Una tarde, en una cafetería, encontró a uno de los actores La gaviota, tomando pedidos detrás del mostrador. “De día vestía de camarero y de noche actuaba en una obra de teatro. Uno era su trabajo y el otro su vocación artística”: entender eso fue una revelación. “Era un actor que pasaba de un papel a otro y de un teatro a otro, como han hecho los actores durante cientos de años. Así fue como llegué a entender la interpretación como una profesión. Hacías cualquier trabajo que te pagara para poder seguir actuando y, si algún día encontrabas la forma de que te pagaran por actuar, tanto mejor”.
Se puso a leer toda la obra dramática de Chejov, ingresó en la High School of Performing Arts de Manhattan. Y trabajó. Fue mensajero en bicicleta, auxiliar en la revista Commentary, limpió baños, tendió alfombras para los decorados, cargó muebles. Cuando egresó se inscribió en el estudio Herbert Berghof, una escuela de interpretación en la que quería entrar, y allí conoció a Martin Sheen. “Para mí, era el próximo James Dean”, lo califica en el fragmento de Sonny Boy publicado por The New Yorker. Se hicieron amigos; Sheen se mudó con él al sur del Bronx para compartir el alquiler.
Su vida como actor prosperaba: “Cuando actué en Hello Out There, de William Saroyan, hacíamos dieciséis representaciones a la semana en el Caffe Cino de Cornelia Street, y luego pasábamos la gorra al público escaso que había, con la esperanza de conseguir unos dólares para comer. Era nuestro París de principios del siglo XIX, nuestro Berlín de los años veinte.
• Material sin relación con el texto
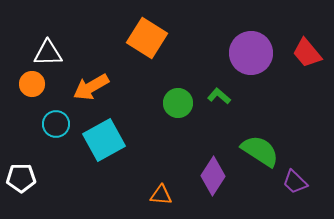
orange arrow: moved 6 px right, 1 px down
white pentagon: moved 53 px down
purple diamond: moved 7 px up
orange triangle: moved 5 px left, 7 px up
Ese era el espíritu de la escena”, describe Pacino.
Sin embargo, el peso de la muerte de su madre se le hizo insoportable. Un duelo como una herida abierta, que se negaba a cicatrizar. Lo echaron de su puesto de acomodador en el Teatro Rivoli, en Times Square. Cuando terminaba de repartir ejemplares de la publicación Show Business, iba directo a un bar.
Una noche, entre borracho y desolado, llamó a su abuelo desde un teléfono público y se echó a llorar, copiosamente, como una compulsión imparable. Su abuelo, llorando a su vez, le insistía: " Ven a vivir con nosotros”. Pero Pacino terminó por decirle que no. “Algo me impulsaba”, cierra el anticipo de sus memorias en The New Yorker. “Tenía que lograrlo, porque era la única forma de sobrevivir en este mundo”. Y pronto —con The Panic in Needle Park— comenzaría a hacerlo.